Giudicheranno, poi, le due corti competenti, in merito a ciascuna delle ipotesi di reato individuate, ma la valutazione politica può senz’altro precedere l’esito delle sentenze. E se si può umanamente comprendere lo stato d’animo di Liliana Segre, quando si lascia andare a una dichiarazione che contraddice così clamorosamente la realtà dei fatti, nessuna indulgenza invece si può avere per l’apparato politico, mediatico e affaristico che strumentalizza la senatrice a vita e la Shoah stessa, nel vano tentativo di sottrarre al giudizio i responsabili delle condotte genocidiarie, ai sensi dell’art. III della Convenzione, e le figure apicali per le quali sono stati emessi i mandati di arresto per le varie ipotesi di crimini contro l’umanità e di crimini di guerra, individuate ai sensi degli artt. 7 e 8 dello Statuto CPI.
La senatrice Segre, che l’antisemitismo lo ha vissuto sulla propria pelle ed è sopravvissuta ai campi di sterminio nazisti, chiaramente è preoccupata dal possibile ritorno di un crescente antisemitismo. Lei dice testualmente: è assurdo che persone italiane di origine ebraica, che magari nemmeno condividono le politiche militari israeliane, vengano considerate corresponsabili. Questa preoccupazione è perfettamente comprensibile. Tuttavia, in quello stesso contesto in cui ha dichiarato che, per lei, è una bestemmia associare la parola genocidio a Israele, nel video, la senatrice affermava anche questo: «siamo accusati di tutto quello che noi per primi non vorremmo vedere». Singolare che, poi, solo la questione della bestemmia abbia trovato un così ampio spazio su tutti i principali media, mentre la parte in cui giustamente Segre chiarisce come e quanto il pregiudizio sia sempre deprecabile e pericolosissimo resta seminascosta: nessun titolo su questo passaggio più critico, nemmeno un trafiletto.
Come ha spiegato molto bene, qualche settimana, fa il senatore USA Bernie Sanders, criticare il governo israeliano per le sue politiche criminali non è antisemitismo. Cerchiamo dunque di non usare la Shoah e l’antisemitismo come una sorta di doppio manganello mediatico per mettere a tacere le proteste pacifiste e, qui dove la guerra (per ora?) non è ancora arrivata, forse, si potrà ricominciare a discutere e a confrontarsi civilmente, prendendo tutte le posizioni che ciascuno di noi si sentirà di assumere, secondo coscienza, ma senza mai ignorare o mistificare la realtà.
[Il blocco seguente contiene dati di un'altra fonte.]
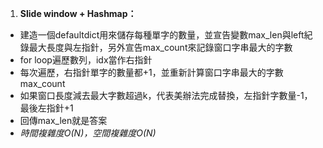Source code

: 1. **Slide window + Hashmap：**

- 建造一個defaultdict用來儲存每種單字的數量，並宣告變數max_len與left紀錄最大長度與左指針，另外宣告max_count來記錄窗口字串最大的字數
- for loop遍歷數列，idx當作右指針
- 每次遍歷，右指針單字的數量都+1，並重新計算窗口字串最大的字數max_count
- 如果窗口長度減去最大字數超過k，代表美辦法完成替換，左指針字數量-1，最後左指針+1
- 回傳max_len就是答案
- *時間複雜度O(N)，空間複雜度O(N)*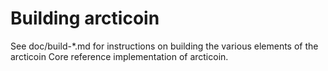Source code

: Building arcticoin
================

See doc/build-*.md for instructions on building the various
elements of the arcticoin Core reference implementation of arcticoin.

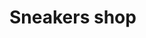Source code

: <!DOCTYPE html>
<html lang="en">
<head>
  <meta charset="UTF-8">
  <meta http-equiv="X-UA-Compatible" content="IE=edge">
  <link rel="stylesheet" href="css/stayl.css">
  <meta name="viewport" content="width=device-width, initial-scale=1.0">
  <title>Sneakers shop</title>
</head>
<body>
  <h1>Sneakers shop</h1>
</body>
</html>
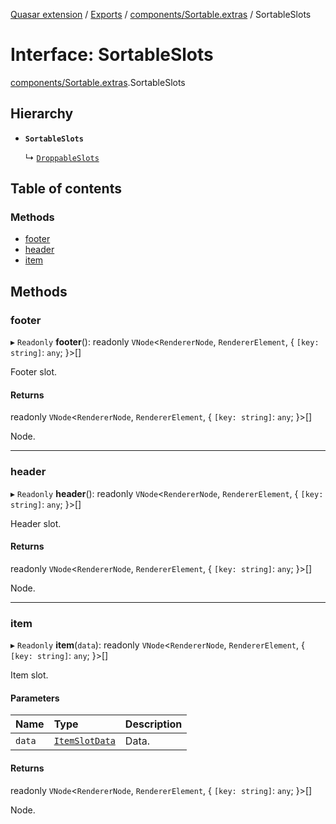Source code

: [Quasar extension](../index.md) / [Exports](../modules.md) / [components/Sortable.extras](../modules/components_Sortable_extras.md) / SortableSlots

# Interface: SortableSlots

[components/Sortable.extras](../modules/components_Sortable_extras.md).SortableSlots

## Hierarchy

- **`SortableSlots`**

  ↳ [`DroppableSlots`](components_Droppable_extras.DroppableSlots.md)

## Table of contents

### Methods

- [footer](components_Sortable_extras.SortableSlots.md#footer)
- [header](components_Sortable_extras.SortableSlots.md#header)
- [item](components_Sortable_extras.SortableSlots.md#item)

## Methods

### footer

▸ `Readonly` **footer**(): readonly `VNode`<`RendererNode`, `RendererElement`, { `[key: string]`: `any`;  }\>[]

Footer slot.

#### Returns

readonly `VNode`<`RendererNode`, `RendererElement`, { `[key: string]`: `any`;  }\>[]

Node.

___

### header

▸ `Readonly` **header**(): readonly `VNode`<`RendererNode`, `RendererElement`, { `[key: string]`: `any`;  }\>[]

Header slot.

#### Returns

readonly `VNode`<`RendererNode`, `RendererElement`, { `[key: string]`: `any`;  }\>[]

Node.

___

### item

▸ `Readonly` **item**(`data`): readonly `VNode`<`RendererNode`, `RendererElement`, { `[key: string]`: `any`;  }\>[]

Item slot.

#### Parameters

| Name | Type | Description |
| :------ | :------ | :------ |
| `data` | [`ItemSlotData`](components_Sortable_extras.ItemSlotData.md) | Data. |

#### Returns

readonly `VNode`<`RendererNode`, `RendererElement`, { `[key: string]`: `any`;  }\>[]

Node.
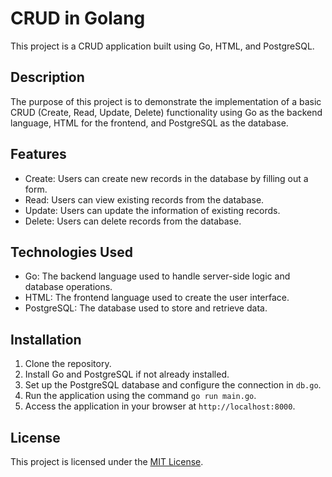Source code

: # CRUD in Golang

This project is a  CRUD application built using Go, HTML, and PostgreSQL.

## Description

The purpose of this project is to demonstrate the implementation of a basic CRUD (Create, Read, Update, Delete) functionality using Go as the backend language, HTML for the frontend, and PostgreSQL as the database.

## Features

- Create: Users can create new records in the database by filling out a form.
- Read: Users can view existing records from the database.
- Update: Users can update the information of existing records.
- Delete: Users can delete records from the database.

## Technologies Used

- Go: The backend language used to handle server-side logic and database operations.
- HTML: The frontend language used to create the user interface.
- PostgreSQL: The database used to store and retrieve data.

## Installation

1. Clone the repository.
2. Install Go and PostgreSQL if not already installed.
3. Set up the PostgreSQL database and configure the connection in `db.go`.
4. Run the application using the command `go run main.go`.
5. Access the application in your browser at `http://localhost:8000`.


## License

This project is licensed under the [MIT License](https://opensource.org/licenses/MIT).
E la realtà di Gaza, ampiamente documentata, qui e ora è una realtà di sterminio e devastazione, perfettamente coerente con la definizione di genocidio, secondo la relativa Convenzione (art. III), oltre che con le diverse ipotesi di crimini contro l’umanità e di crimini di guerra, che sono state contestate secondo le disposizioni dello Statuto CPI, riportate ed esaminate in dettaglio.